[EXCERPTED PASSAGE]:
☆ ☆ ☆ ☆ ☆ ☆ ☆
But Mr Mikati's solemn pronouncement was beyond the pale. Firstly, it was a bit rich for his government to suddenly take an interest in one of our natural landmarks when every day old houses are torn down for new high-rise apartments and the countryside is being eaten away by illegal quarries, rampant building and spoilt by unfettered rubbish dumping.

Secondly, I think that being told that voting for Jeita is an almost a moral obligation is the most insulting part of the whole hoopla. It is a bit hard to envisage what one's national duty is in a country where the words "nation" and "duty" are by and large anathema.

"But it will bring in about $1bn extra tourist dollars," said an Irish friend, who was also busy campaigning for the Cliffs of Moher, Ireland's top tourist attraction and another contender. The Irish, I find, have a natural affinity with the Lebanese, and his measured reading did momentarily make me think I was being a curmudgeon, but it was short-lived. It wasn't the promotion of Jeita that was offensive. It was being told that if I didn't vote for Jeita I was somehow failing as a Lebanese. Surely if I did my national duty and sent the Jeita SMS, then Mr Mikati, his cabinet and the rest of the Lebanese political class should be doing theirs.
☆ ☆ ☆ ☆ ☆ ☆ ☆
[Collected data entries]:
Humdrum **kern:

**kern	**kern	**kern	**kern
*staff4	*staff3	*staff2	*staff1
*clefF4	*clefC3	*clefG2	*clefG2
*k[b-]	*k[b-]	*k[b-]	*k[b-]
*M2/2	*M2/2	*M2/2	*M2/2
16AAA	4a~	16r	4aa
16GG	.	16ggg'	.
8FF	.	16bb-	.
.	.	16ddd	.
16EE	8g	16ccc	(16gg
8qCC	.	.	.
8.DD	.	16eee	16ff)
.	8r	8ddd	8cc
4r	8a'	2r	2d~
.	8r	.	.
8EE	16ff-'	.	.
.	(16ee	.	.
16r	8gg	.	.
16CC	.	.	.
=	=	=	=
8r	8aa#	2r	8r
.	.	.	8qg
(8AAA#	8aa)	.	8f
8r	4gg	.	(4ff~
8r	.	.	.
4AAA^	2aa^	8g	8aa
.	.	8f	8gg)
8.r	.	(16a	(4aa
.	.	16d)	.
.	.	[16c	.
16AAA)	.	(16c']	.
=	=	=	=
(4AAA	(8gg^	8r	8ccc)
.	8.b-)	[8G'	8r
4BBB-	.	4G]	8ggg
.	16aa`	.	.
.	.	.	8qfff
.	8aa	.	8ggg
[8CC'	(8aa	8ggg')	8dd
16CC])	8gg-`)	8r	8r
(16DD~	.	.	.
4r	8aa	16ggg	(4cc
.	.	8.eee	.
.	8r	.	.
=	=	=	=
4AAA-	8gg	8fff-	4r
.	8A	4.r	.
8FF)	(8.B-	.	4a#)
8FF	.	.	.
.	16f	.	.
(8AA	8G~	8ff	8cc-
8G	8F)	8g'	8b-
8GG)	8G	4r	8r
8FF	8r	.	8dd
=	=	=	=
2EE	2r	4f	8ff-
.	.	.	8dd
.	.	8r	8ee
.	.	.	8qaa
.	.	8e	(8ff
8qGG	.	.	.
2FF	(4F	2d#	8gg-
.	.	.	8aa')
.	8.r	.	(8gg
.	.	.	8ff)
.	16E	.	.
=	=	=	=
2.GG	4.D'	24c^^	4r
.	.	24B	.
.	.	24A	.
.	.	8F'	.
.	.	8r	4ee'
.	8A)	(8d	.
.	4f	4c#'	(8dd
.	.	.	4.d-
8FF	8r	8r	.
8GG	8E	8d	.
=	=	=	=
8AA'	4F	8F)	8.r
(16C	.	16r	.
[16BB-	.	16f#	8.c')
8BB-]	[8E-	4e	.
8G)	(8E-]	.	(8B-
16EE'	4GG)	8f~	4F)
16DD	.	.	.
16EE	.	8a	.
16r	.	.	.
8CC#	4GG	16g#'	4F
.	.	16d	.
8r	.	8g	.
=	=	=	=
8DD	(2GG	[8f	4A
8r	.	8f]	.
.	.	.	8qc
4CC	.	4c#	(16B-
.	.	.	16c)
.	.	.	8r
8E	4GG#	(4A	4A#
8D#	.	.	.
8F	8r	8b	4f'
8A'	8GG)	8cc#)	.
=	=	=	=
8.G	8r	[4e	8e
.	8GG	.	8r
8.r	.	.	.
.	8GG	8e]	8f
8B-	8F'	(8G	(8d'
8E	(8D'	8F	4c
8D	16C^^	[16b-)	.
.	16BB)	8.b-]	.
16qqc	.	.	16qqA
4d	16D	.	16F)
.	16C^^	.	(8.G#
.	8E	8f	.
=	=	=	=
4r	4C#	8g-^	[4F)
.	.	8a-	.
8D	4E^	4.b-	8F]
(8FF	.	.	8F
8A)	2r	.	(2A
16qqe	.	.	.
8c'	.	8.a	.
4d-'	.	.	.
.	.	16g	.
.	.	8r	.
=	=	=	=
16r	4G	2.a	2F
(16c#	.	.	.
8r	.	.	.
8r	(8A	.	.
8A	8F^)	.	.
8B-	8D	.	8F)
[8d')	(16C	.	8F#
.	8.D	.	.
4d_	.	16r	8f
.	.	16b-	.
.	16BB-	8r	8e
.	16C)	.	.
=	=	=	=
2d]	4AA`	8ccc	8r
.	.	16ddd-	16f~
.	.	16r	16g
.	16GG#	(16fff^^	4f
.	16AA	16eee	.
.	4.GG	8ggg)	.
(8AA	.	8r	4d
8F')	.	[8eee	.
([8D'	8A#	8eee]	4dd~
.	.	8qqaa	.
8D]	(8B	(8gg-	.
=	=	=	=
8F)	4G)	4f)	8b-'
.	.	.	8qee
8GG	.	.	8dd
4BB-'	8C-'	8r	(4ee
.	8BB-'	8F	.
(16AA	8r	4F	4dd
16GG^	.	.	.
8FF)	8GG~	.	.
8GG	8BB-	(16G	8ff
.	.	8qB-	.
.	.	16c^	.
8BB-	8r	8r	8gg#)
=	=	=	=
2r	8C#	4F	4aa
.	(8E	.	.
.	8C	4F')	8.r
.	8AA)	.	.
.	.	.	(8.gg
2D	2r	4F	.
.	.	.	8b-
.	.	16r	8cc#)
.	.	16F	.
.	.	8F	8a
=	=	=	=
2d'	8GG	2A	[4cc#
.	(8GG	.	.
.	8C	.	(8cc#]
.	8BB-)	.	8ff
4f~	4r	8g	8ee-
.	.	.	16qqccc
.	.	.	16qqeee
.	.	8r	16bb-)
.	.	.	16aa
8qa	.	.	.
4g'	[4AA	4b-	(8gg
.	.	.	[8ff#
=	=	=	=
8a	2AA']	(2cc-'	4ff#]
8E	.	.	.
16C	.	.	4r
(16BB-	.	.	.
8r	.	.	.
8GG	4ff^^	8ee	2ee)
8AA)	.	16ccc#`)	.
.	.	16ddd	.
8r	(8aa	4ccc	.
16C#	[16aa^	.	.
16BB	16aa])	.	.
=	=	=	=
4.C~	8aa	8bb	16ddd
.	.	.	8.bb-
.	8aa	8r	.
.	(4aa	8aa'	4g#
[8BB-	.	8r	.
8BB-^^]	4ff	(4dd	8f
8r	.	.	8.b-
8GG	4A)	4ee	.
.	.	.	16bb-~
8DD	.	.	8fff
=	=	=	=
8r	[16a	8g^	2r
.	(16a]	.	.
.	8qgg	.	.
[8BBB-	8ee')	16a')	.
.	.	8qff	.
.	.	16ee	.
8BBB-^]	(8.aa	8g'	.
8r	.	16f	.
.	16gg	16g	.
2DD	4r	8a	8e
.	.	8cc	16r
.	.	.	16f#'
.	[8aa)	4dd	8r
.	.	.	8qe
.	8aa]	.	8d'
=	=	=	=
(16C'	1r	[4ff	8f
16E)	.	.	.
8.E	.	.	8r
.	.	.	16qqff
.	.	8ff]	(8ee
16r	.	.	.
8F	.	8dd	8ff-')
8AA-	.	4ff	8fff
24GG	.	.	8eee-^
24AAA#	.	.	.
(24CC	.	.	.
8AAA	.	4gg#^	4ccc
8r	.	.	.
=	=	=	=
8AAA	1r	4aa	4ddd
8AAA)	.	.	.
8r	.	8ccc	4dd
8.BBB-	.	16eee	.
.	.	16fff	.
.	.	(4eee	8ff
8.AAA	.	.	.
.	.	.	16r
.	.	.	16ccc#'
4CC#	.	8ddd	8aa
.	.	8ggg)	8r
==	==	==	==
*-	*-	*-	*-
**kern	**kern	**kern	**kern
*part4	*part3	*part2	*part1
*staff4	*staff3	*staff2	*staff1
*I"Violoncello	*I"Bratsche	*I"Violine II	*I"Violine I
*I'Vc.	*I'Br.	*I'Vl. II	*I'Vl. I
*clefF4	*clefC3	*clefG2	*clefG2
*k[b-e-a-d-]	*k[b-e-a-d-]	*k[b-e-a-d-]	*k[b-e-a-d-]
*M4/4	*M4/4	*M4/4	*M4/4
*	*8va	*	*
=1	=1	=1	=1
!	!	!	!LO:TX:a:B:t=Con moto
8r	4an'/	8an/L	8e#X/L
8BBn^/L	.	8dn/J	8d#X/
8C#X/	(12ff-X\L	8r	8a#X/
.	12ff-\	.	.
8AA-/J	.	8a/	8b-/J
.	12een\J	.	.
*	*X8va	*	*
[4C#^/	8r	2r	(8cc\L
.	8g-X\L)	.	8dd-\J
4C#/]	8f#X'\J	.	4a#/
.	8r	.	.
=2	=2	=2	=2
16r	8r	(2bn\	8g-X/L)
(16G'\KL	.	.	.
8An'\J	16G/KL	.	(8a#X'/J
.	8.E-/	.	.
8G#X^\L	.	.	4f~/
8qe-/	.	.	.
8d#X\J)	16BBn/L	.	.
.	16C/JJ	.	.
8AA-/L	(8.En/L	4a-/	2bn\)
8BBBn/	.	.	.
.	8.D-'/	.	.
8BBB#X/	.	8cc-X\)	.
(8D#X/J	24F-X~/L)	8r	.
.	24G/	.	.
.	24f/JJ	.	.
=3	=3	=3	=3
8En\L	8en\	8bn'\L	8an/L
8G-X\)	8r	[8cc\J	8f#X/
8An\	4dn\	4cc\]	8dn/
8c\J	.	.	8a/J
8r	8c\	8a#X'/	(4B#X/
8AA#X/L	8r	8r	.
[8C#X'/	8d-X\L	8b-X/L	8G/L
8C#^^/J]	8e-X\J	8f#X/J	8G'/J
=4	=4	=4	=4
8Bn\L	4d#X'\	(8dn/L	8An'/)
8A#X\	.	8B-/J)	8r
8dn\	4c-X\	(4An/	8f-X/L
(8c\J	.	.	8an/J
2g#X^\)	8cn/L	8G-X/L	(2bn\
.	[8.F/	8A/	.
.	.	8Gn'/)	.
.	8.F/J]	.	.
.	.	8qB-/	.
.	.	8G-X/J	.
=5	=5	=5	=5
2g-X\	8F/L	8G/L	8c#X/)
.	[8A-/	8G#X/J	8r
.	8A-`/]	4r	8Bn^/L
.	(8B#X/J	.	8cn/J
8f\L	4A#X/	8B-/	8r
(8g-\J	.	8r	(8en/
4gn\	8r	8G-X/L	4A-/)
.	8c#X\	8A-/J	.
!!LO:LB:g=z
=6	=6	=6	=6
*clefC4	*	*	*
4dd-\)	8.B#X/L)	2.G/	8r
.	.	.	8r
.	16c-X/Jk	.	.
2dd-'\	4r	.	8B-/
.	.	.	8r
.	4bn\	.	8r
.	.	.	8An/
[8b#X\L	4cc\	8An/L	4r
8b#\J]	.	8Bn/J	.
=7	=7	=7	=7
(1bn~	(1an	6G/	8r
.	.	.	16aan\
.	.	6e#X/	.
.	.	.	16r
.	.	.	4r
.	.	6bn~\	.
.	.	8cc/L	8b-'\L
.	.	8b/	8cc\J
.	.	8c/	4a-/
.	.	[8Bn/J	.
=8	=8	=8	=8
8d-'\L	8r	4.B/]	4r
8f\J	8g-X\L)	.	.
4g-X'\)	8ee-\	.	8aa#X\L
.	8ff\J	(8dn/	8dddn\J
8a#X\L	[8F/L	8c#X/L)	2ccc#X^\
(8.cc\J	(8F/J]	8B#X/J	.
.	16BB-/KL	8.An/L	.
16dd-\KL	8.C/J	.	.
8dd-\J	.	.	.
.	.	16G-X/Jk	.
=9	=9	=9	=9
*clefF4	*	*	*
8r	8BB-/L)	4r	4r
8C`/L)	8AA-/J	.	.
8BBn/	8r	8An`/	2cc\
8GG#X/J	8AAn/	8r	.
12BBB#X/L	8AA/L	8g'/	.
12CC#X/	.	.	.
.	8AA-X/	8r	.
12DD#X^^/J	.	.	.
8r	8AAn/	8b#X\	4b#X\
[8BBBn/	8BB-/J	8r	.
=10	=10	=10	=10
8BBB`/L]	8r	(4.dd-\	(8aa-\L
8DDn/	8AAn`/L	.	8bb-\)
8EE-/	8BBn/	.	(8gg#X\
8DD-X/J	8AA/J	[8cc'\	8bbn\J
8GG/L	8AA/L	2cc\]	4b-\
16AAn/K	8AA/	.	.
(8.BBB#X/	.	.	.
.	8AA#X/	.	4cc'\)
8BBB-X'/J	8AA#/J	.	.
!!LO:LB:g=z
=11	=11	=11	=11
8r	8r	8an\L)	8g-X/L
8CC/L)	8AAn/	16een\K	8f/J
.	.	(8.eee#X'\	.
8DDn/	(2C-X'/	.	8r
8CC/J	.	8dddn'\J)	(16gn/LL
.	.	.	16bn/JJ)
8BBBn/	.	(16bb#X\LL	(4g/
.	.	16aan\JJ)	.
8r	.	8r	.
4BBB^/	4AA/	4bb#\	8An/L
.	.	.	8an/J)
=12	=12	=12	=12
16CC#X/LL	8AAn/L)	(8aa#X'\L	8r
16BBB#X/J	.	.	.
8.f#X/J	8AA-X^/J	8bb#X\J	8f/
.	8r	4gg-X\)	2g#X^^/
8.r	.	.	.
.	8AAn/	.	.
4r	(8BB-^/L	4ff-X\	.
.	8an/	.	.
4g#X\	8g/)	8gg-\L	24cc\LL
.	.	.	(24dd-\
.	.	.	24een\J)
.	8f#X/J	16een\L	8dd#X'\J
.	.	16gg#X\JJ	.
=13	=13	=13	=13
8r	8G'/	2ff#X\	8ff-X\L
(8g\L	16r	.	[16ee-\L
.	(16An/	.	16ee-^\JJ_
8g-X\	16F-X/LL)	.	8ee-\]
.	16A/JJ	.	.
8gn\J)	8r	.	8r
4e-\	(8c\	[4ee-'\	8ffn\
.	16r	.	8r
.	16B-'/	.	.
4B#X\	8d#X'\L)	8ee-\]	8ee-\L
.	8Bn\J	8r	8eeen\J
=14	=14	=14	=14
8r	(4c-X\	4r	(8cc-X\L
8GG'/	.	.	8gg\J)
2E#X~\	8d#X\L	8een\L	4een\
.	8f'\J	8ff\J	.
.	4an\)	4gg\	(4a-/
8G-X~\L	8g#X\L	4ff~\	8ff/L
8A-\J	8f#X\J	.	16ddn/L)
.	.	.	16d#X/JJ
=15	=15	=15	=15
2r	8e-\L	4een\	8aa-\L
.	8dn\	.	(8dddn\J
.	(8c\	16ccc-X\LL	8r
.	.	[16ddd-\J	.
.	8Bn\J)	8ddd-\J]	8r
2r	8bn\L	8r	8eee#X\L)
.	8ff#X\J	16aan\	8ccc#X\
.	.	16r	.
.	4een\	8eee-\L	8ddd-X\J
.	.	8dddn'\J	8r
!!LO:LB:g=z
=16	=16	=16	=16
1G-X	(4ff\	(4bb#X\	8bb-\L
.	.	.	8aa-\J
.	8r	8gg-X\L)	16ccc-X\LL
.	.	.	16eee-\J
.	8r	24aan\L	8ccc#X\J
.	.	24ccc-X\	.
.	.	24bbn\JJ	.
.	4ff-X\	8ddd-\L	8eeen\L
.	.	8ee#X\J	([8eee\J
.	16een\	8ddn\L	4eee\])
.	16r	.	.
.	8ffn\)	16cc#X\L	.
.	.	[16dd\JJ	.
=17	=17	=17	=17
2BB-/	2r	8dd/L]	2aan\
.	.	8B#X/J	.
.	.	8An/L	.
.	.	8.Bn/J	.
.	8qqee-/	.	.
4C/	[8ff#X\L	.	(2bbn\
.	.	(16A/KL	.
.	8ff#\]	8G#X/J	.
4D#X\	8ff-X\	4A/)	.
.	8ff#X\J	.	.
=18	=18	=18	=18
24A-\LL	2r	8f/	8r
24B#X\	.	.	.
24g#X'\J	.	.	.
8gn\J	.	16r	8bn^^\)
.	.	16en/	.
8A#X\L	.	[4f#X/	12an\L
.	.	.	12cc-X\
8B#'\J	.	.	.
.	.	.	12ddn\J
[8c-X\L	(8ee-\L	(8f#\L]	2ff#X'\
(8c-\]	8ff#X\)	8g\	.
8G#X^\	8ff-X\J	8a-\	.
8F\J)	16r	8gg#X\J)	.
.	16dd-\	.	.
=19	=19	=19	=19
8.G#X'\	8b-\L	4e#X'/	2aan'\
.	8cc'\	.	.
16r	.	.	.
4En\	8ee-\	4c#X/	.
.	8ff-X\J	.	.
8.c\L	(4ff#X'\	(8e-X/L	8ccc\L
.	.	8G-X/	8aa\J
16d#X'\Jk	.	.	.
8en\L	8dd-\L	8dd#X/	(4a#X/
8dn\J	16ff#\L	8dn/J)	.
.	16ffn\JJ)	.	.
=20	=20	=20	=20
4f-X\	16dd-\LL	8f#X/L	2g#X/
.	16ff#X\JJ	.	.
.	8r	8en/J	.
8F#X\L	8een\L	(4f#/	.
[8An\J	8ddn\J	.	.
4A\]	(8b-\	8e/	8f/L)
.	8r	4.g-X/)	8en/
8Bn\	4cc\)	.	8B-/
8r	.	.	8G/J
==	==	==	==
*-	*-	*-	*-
☆ ☆ ☆ ☆ ☆ ☆ ☆
[TASK DESCRIPTION]:
In the passage about the Jeita campaign, which attraction was the Irish friend campaigning for?

[EXERCISE RESPONSE]:
The Cliffs of Moher, Ireland's top tourist attraction.